The good old Standard Definition & H.264
You know that today it’s possible to stream HD contents on the web at very good bitrates thanks to codecs like H.264 and the Flash Player 9 (see my previous demos of HD and FullHD video delivery). Ok, but now that the technology is available who has the HD contents and the will to publish them ? Indeed broadcasters still work for the most part with Standard Definition contents on their delivery channels (Satellite, Digital Terrestial, DVD) and there are huge archives of old but precious SD contents.
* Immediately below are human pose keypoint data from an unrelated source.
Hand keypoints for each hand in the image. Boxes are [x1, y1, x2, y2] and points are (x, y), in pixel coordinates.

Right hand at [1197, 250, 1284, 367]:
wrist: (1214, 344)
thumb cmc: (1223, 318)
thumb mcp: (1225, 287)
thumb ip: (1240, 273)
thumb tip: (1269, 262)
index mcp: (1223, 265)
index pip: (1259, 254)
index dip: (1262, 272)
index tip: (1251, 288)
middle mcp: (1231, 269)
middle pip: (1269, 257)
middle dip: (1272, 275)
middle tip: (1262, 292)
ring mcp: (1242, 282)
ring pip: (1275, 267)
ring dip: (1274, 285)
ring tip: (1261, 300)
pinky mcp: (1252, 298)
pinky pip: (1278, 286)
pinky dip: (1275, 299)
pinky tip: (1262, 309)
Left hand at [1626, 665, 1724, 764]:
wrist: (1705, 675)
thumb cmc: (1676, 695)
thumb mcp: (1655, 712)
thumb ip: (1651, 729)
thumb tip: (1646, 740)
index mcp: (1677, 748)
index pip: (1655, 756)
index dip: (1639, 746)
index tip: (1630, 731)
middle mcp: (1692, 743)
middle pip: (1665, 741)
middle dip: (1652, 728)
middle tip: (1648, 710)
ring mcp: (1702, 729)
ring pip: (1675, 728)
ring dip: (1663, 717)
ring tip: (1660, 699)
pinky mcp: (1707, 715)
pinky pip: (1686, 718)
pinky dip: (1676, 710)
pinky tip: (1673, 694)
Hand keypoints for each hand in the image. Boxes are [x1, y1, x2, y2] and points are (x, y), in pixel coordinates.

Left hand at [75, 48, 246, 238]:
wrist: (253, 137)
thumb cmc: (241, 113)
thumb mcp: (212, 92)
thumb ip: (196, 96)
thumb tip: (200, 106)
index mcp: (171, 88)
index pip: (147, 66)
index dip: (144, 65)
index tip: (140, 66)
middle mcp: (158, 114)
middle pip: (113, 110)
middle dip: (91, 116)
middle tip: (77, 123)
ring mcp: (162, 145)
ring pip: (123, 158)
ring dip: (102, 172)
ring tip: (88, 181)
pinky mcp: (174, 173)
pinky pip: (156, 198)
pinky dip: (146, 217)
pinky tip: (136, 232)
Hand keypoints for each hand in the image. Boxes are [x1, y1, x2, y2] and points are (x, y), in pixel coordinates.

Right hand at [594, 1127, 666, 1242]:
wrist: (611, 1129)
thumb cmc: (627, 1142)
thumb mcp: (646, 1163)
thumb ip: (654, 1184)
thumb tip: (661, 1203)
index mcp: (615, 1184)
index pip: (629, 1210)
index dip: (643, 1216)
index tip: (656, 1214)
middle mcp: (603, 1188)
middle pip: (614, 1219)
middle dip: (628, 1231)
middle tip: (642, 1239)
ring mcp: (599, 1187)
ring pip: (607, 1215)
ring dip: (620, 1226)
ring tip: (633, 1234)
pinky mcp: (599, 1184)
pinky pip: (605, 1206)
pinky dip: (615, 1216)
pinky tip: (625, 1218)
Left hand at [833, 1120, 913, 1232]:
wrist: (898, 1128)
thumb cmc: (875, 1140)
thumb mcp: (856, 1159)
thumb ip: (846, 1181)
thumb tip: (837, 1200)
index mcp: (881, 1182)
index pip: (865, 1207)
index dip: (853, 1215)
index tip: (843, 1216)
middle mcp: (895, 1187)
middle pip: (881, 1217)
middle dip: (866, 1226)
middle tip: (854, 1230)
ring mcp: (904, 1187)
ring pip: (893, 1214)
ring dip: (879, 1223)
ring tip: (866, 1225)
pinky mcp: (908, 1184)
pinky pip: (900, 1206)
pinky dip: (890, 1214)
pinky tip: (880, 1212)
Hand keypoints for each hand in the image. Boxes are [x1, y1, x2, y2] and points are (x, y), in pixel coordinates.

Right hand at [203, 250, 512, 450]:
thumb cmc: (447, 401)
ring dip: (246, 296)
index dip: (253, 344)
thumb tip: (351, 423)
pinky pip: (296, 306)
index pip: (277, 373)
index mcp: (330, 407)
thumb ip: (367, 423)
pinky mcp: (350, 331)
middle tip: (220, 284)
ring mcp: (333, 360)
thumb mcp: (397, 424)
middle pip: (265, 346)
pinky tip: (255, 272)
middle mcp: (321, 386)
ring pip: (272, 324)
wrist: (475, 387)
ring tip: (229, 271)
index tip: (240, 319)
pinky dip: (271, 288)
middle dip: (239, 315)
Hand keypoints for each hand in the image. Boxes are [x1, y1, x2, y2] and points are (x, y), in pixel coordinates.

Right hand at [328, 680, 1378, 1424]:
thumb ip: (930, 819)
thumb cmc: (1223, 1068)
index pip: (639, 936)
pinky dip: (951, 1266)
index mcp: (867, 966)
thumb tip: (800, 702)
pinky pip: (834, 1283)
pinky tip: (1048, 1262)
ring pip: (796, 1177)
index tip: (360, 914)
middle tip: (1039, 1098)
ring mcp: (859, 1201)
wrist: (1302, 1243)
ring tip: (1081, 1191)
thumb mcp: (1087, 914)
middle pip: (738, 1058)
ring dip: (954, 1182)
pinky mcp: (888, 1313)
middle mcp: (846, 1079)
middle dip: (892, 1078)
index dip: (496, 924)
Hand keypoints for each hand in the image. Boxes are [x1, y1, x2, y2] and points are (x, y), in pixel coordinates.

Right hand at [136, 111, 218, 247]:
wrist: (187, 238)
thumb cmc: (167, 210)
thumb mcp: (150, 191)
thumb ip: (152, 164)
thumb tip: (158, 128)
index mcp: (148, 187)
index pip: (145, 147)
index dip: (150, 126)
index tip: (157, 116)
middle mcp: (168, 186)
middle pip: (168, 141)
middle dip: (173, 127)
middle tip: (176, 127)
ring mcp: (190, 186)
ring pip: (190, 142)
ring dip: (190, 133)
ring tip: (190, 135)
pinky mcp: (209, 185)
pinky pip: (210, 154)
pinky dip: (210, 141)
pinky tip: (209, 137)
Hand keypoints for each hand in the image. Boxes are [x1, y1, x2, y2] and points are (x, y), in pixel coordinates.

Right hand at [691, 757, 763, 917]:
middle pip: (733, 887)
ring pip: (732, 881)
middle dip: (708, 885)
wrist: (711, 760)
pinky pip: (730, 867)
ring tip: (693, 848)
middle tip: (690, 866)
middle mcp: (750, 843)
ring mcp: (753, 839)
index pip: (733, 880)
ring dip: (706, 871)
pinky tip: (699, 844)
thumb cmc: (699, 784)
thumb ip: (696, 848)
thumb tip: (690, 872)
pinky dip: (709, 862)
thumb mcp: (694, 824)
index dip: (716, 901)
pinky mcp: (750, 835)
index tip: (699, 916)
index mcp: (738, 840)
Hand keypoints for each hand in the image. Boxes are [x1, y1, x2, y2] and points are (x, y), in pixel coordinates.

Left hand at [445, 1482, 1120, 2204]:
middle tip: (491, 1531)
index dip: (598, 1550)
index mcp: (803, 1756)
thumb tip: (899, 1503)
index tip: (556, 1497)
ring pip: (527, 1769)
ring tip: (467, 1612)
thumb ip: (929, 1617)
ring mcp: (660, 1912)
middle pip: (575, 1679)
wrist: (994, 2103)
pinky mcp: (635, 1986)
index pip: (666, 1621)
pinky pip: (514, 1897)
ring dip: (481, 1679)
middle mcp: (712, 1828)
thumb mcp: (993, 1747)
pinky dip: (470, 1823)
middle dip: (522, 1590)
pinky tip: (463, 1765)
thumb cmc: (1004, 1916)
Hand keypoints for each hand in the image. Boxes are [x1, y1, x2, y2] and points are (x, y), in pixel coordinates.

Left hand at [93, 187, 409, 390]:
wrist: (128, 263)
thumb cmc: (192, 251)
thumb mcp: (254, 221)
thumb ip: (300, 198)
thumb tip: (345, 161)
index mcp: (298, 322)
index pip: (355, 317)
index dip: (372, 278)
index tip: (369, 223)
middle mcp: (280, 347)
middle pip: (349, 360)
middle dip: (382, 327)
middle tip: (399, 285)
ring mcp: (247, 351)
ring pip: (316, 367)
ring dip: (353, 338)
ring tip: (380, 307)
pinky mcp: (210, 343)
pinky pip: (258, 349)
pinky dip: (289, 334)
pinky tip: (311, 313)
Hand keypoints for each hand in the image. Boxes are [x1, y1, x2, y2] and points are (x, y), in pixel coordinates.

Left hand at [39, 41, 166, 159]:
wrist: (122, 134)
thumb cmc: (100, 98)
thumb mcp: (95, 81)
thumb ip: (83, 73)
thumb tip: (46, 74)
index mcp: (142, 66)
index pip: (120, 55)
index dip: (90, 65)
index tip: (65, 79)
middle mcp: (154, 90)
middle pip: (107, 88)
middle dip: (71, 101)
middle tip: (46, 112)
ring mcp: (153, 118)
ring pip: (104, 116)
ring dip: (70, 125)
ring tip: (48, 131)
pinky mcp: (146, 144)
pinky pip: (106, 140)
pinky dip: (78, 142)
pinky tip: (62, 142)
Therefore, optimizing the encoding of such SD content is very important, sometime strategic. But SD contents are often difficult to encode because in the vast majority they are interlaced and the older clips are noisy.
A custom approach to encoding is required to obtain the best bitrate / quality ratio.
In example, interlacing is one of the worst enemy and it is important to use the best deinterlacing routines available (motion compensated) and other tricks.
Pushing the H.264 potentialities to the limit, it is possible to encode generic SD content in the range 300-600Kbit/s with good results. Let’s take a look at these samples:
The first is a 720×480 clip encoded at only 400Kbit/s (the bitrate used by YouTube).
The second is the same clip encoded at 300Kbit/s but with a resolution of 640×480.
Both clips have a sound track encoded at only 32Kbit/s, thanks to the excellent performance of the codec He AACv2. The mix of H.264 and AAC is very effective at low bitrate because using older technology like Vp6 + MP3 at 300Kbit/s needed at least 80Kbit/s (MP3) for the audio track to reach the quality of a 32Kbit/s AAC with the result of a lower bitrate available for the video track (220Kbps vs 268Kbs, 18% less)
Concluding, I think H.264 is not only the “state of the art” in video encoding today, but beeing an open standard it is also an “open lab” where explore the limits of encoding technologies. Therefore, it is not only the best choice for HD videos but for all type of video. The only open issue remains the higher processing power required by H.264 but this is another false myth I will try to demistify because with specific optimizations it is possible to reduce consistently the required precessing power (note: in the previous samples I’m not using optimizations for processing power, yet😉